Author: Stepan Konecny
Client -> API Gateway (REST, API key auth) -> VPC Link -> NLB -> EC2 (g5.xlarge, NVIDIA GPU) -> Ollama (Docker)
ollama-aws/
├── terraform/ # Infrastructure as Code (Terraform)
│ ├── main.tf # VPC, EC2 (g5.xlarge), NLB, API Gateway, security groups
│ ├── variables.tf # Configurable parameters (region, AMI, SSH key)

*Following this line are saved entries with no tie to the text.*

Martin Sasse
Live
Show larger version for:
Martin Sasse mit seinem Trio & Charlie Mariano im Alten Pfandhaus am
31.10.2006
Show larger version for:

│ └── outputs.tf # Terraform outputs (instance IP, API URL, API key)
├── scripts/
│ ├── setup-gpu.sh # EC2 user_data - installs NVIDIA drivers, Docker, Ollama
│ └── deploy-ollama.sh # Manual redeployment script for Ollama container
├── examples/
│ ├── client.py # Python client - generate, chat, list models
│ └── client.js # JavaScript/Node.js client - same functionality
├── tests/
│ ├── test_api.py # Functional tests - connectivity, auth, generation, error handling
│ └── benchmark.py # Performance benchmark - latency, TTFT, throughput
└── docker-compose.yml # Docker Compose config for Ollama with GPU passthrough
| Resource | Details |
|---|---|
| VPC | 10.0.0.0/16, public + private subnet |
| EC2 | g5.xlarge (NVIDIA A10G GPU, 24GB VRAM), Ubuntu 24.04, 100GB gp3 |
| NLB | Internal Network Load Balancer, TCP forwarding to port 11434 |
| API Gateway | REST API with API key authentication, VPC Link to NLB |
# Deploy infrastructure
cd terraform
terraform init
terraform apply
# Test API
python tests/test_api.py <API_URL> <API_KEY>
# Run benchmark
python tests/benchmark.py <API_URL> <API_KEY>